É risível que tanto o citado Approximately Infinite Universe e Feeling the Space, que fecha a trilogia, tenham sido malhados exatamente pelas suas qualidades. Growing Pain, a faixa que abre Feeling the Space, poderia ter sido um hit radiofônico, se a crítica da época não nutrisse tanto preconceito contra Yoko, ridicularizada quando arquitetava experiências sonoras, e questionada em sua incursões pela canção tradicional.
Feeling Space the foi o mais perto que ela chegou da facilidade pop, com sonoridade inovadora, distante do que então fazia John Lennon, até porque quando era gravado aconteceu a separação do casal (que reataria no ano seguinte). Feeling the Space é um dos discos de temática mais feminista da década de 70. Gravado quando Lennon trabalhava no álbum Mind Games, mais uma vez Yoko Ono conta com o apoio de uma superbanda, com, entre outros, o então jovem saxofonista Michael Brecker, o excepcional guitarrista David Spinozza, o baterista Jim Keltner, e um certo John O’Ocean em duas faixas.
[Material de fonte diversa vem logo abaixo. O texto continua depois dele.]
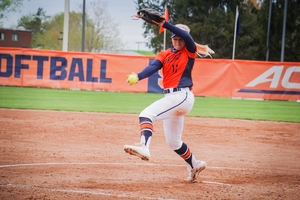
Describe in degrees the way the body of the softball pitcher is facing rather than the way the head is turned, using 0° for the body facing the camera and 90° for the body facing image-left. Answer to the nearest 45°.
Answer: approximately 45°
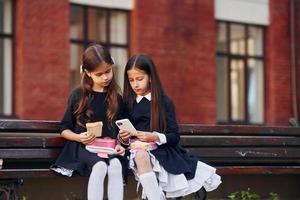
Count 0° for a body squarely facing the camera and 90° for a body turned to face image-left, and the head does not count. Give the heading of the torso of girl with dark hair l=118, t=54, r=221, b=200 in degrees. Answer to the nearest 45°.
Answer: approximately 45°

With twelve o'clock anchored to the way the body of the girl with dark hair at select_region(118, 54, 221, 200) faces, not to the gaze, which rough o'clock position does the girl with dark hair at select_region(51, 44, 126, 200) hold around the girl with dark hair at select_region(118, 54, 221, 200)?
the girl with dark hair at select_region(51, 44, 126, 200) is roughly at 1 o'clock from the girl with dark hair at select_region(118, 54, 221, 200).

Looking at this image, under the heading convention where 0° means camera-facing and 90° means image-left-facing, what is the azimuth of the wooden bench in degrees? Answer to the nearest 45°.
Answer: approximately 0°
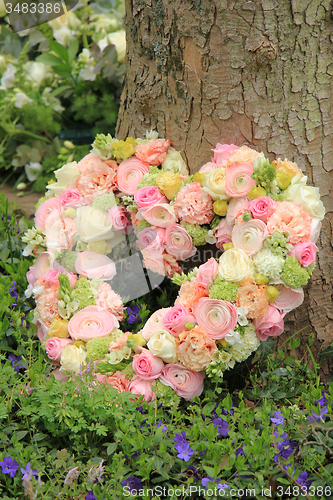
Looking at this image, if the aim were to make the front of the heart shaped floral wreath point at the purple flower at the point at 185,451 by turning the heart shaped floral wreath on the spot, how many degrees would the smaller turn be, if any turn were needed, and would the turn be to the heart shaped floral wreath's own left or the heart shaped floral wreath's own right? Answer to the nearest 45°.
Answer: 0° — it already faces it

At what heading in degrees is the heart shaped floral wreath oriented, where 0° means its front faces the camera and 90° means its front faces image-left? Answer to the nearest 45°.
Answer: approximately 0°

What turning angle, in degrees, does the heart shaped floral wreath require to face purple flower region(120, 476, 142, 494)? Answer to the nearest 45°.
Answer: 0° — it already faces it

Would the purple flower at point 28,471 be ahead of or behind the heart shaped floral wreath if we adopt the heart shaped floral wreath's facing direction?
ahead

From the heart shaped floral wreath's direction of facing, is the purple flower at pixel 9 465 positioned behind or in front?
in front
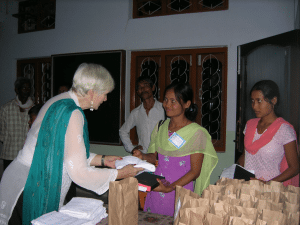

A discografia de Yoko Ono continuará a ser reeditada pela Secretly Canadian. Ela só voltou a lançar disco solo em 1981, Season of Glass. Até Yes, I’m a Witch Too, são quase duas dezenas de álbuns, quase todos bem recebidos pela crítica e público (com as exceções já citadas). Fly, Approximately Infinite Universe, e Feeling Space comprovam que o diabo, ou a bruxa –(como ela se autodenomina, nos citados álbuns I’m a Witch (2007) e Yes, I’m a Witch Too (2016) – não era tão feia quanto pintavam. Os três discos passaram pelo teste do tempo.